Excerpted data ::
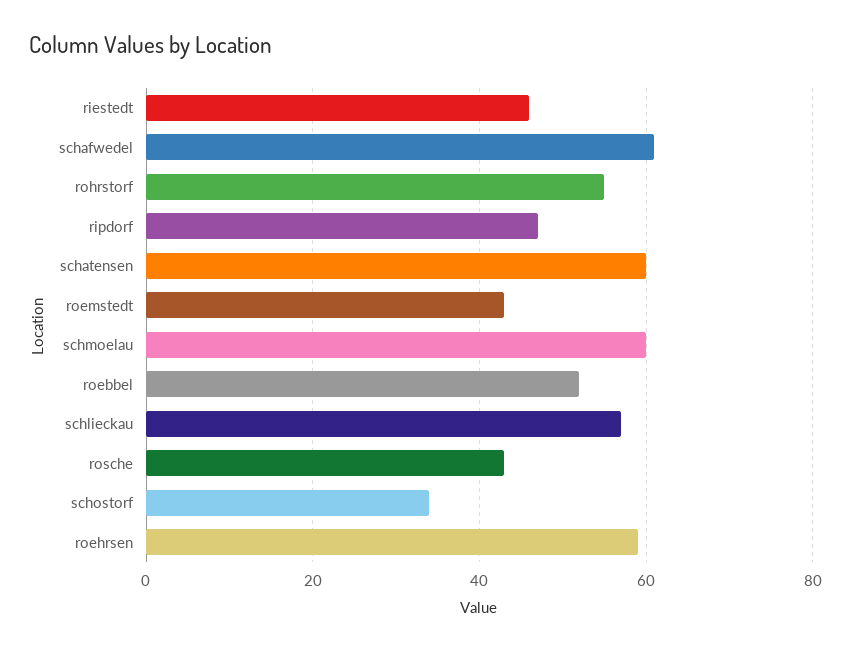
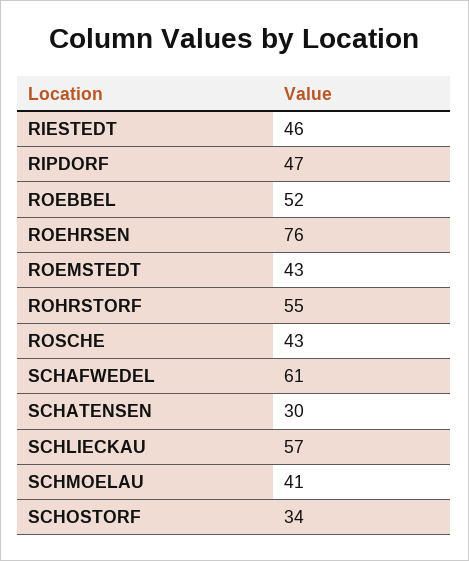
  {
    "riestedt": 46,
    "schafwedel": 61,
    "rohrstorf": 55,
    "ripdorf": 47,
-   "schatensen": 60,
+   "schatensen": 30,
    "roemstedt": 43,
-   "schmoelau": 60,
+   "schmoelau": 41,
    "roebbel": 52,
    "schlieckau": 57,
    "rosche": 43,
    "schostorf": 34,
-   "roehrsen": 60
+   "roehrsen": 76
  }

Work task :: Each line above should be printed again exactly, though the pictures should not be.

Task result ::
  {
    "riestedt": 46,
    "schafwedel": 61,
    "rohrstorf": 55,
    "ripdorf": 47,
-   "schatensen": 60,
+   "schatensen": 30,
    "roemstedt": 43,
-   "schmoelau": 60,
+   "schmoelau": 41,
    "roebbel": 52,
    "schlieckau": 57,
    "rosche": 43,
    "schostorf": 34,
-   "roehrsen": 60
+   "roehrsen": 76
  }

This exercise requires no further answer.